Required work ▸
Would you repeat the entries below exactly and omit the pictures?
______________________________
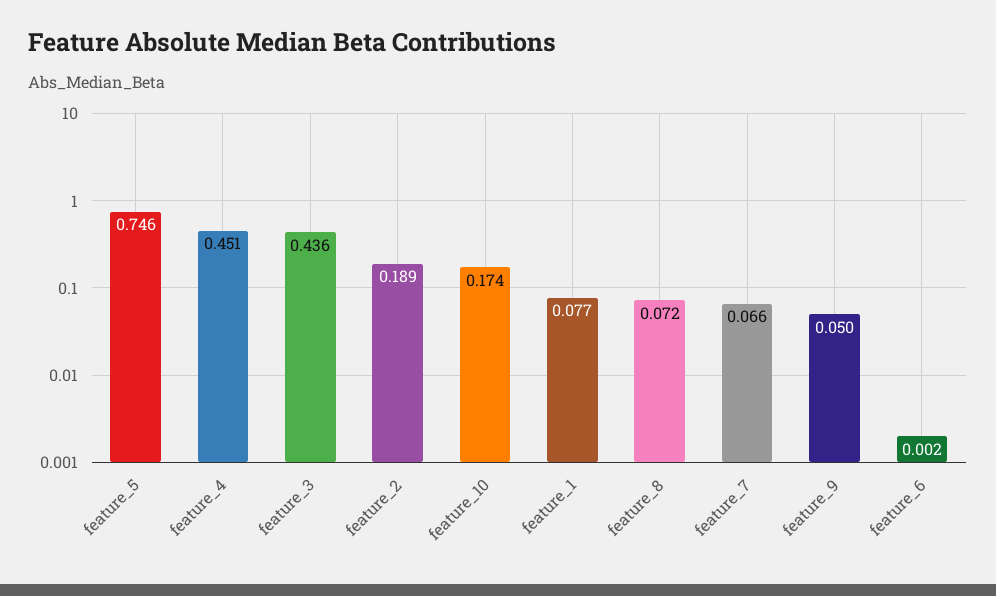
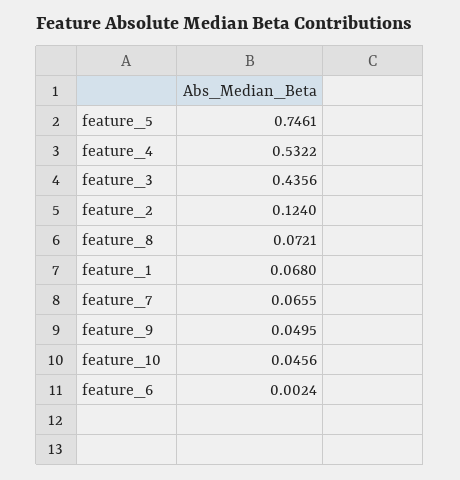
  {
    "feature_5": 0.7461,
-   "feature_4": 0.451,
+   "feature_4": 0.5322,
    "feature_3": 0.4356,
-   "feature_2": 0.189,
+   "feature_2": 0.124,
-   "feature_10": 0.174,
+   "feature_10": 0.0456,
-   "feature_1": 0.077,
+   "feature_1": 0.068,
    "feature_8": 0.0721,
    "feature_7": 0.0655,
    "feature_9": 0.0495,
    "feature_6": 0.0024
  }

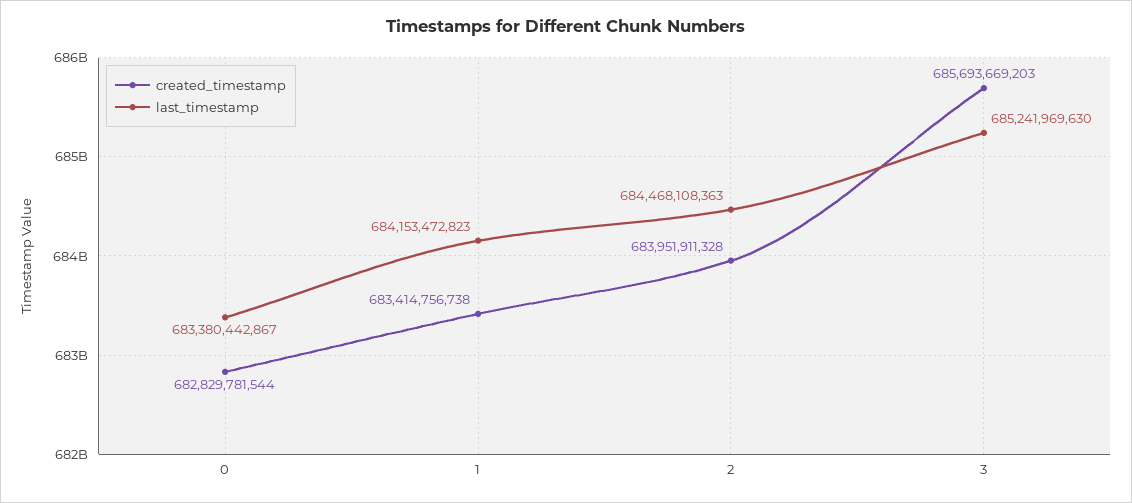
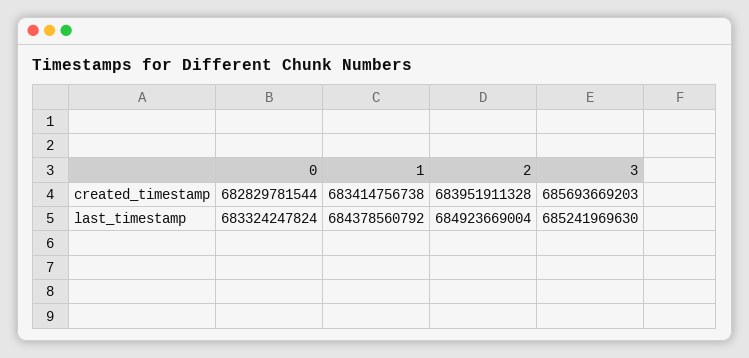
  {
    "created_timestamp": {
      "0": 682829781544,
      "1": 683414756738,
      "2": 683951911328,
      "3": 685693669203
    },
    "last_timestamp": {
-     "0": 683380442867,
+     "0": 683324247824,
-     "1": 684153472823,
+     "1": 684378560792,
-     "2": 684468108363,
+     "2": 684923669004,
      "3": 685241969630
    }
  }

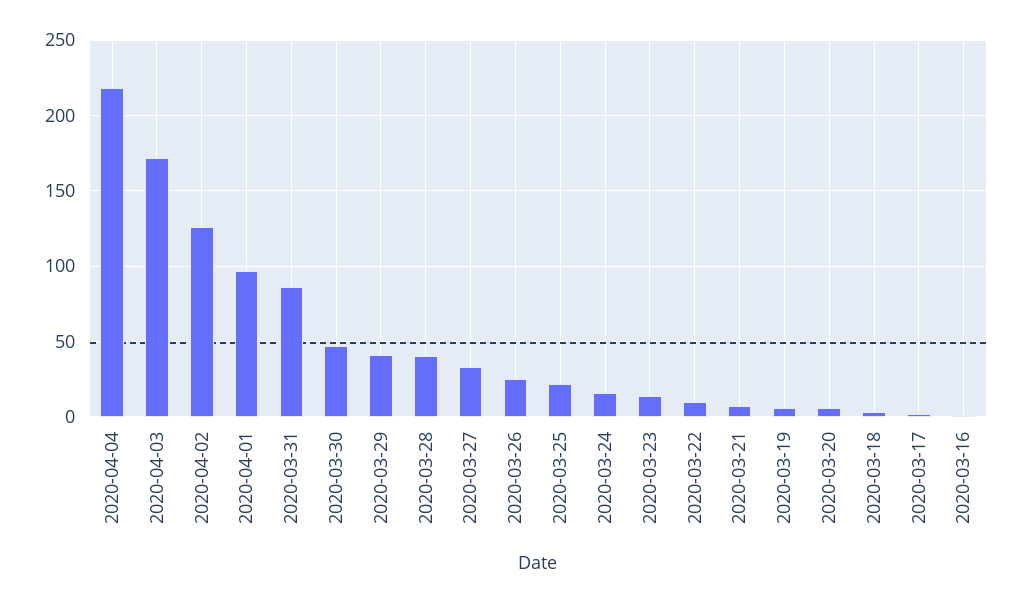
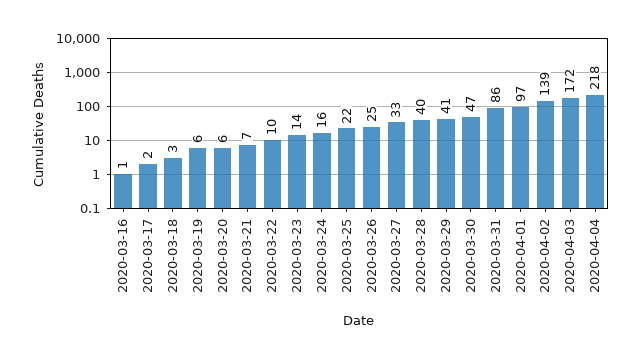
  {
    "2020-04-04": 218,
    "2020-04-03": 172,
-   "2020-04-02": 125,
+   "2020-04-02": 139,
    "2020-04-01": 97,
    "2020-03-31": 86,
    "2020-03-30": 47,
    "2020-03-29": 41,
    "2020-03-28": 40,
    "2020-03-27": 33,
    "2020-03-26": 25,
    "2020-03-25": 22,
    "2020-03-24": 16,
    "2020-03-23": 14,
    "2020-03-22": 10,
    "2020-03-21": 7,
    "2020-03-19": 6,
    "2020-03-20": 6,
    "2020-03-18": 3,
    "2020-03-17": 2,
    "2020-03-16": 1
  }

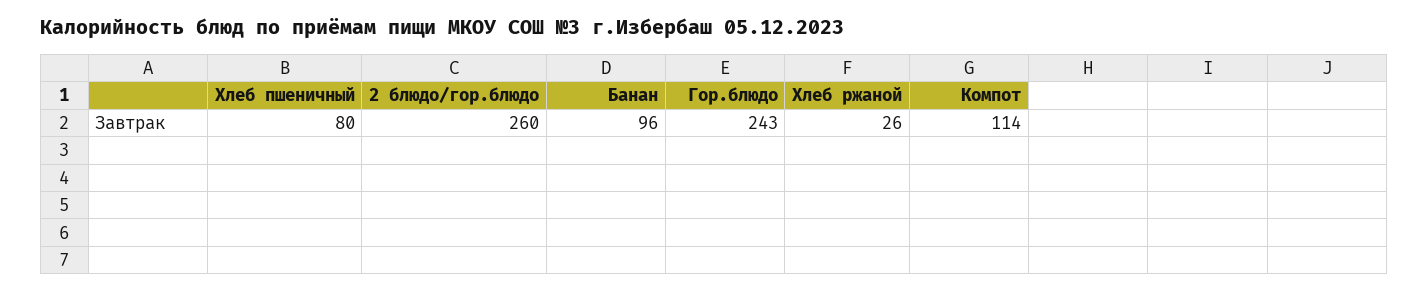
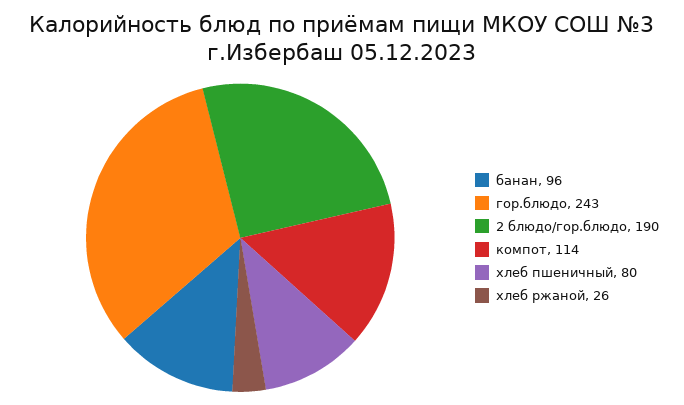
  {
    "Хлеб пшеничный": 80,
-   "2 блюдо/гор.блюдо": 260,
+   "2 блюдо/гор.блюдо": 190,
    "Банан": 96,
    "Гор.блюдо": 243,
    "Хлеб ржаной": 26,
    "Компот": 114
  }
______________________________
Result for this task ▸
  {
    "feature_5": 0.7461,
-   "feature_4": 0.451,
+   "feature_4": 0.5322,
    "feature_3": 0.4356,
-   "feature_2": 0.189,
+   "feature_2": 0.124,
-   "feature_10": 0.174,
+   "feature_10": 0.0456,
-   "feature_1": 0.077,
+   "feature_1": 0.068,
    "feature_8": 0.0721,
    "feature_7": 0.0655,
    "feature_9": 0.0495,
    "feature_6": 0.0024
  }

  {
    "created_timestamp": {
      "0": 682829781544,
      "1": 683414756738,
      "2": 683951911328,
      "3": 685693669203
    },
    "last_timestamp": {
-     "0": 683380442867,
+     "0": 683324247824,
-     "1": 684153472823,
+     "1": 684378560792,
-     "2": 684468108363,
+     "2": 684923669004,
      "3": 685241969630
    }
  }

  {
    "2020-04-04": 218,
    "2020-04-03": 172,
-   "2020-04-02": 125,
+   "2020-04-02": 139,
    "2020-04-01": 97,
    "2020-03-31": 86,
    "2020-03-30": 47,
    "2020-03-29": 41,
    "2020-03-28": 40,
    "2020-03-27": 33,
    "2020-03-26": 25,
    "2020-03-25": 22,
    "2020-03-24": 16,
    "2020-03-23": 14,
    "2020-03-22": 10,
    "2020-03-21": 7,
    "2020-03-19": 6,
    "2020-03-20": 6,
    "2020-03-18": 3,
    "2020-03-17": 2,
    "2020-03-16": 1
  }

  {
    "Хлеб пшеничный": 80,
-   "2 блюдо/гор.блюдо": 260,
+   "2 блюдо/гор.блюдо": 190,
    "Банан": 96,
    "Гор.блюдо": 243,
    "Хлеб ржаной": 26,
    "Компот": 114
  }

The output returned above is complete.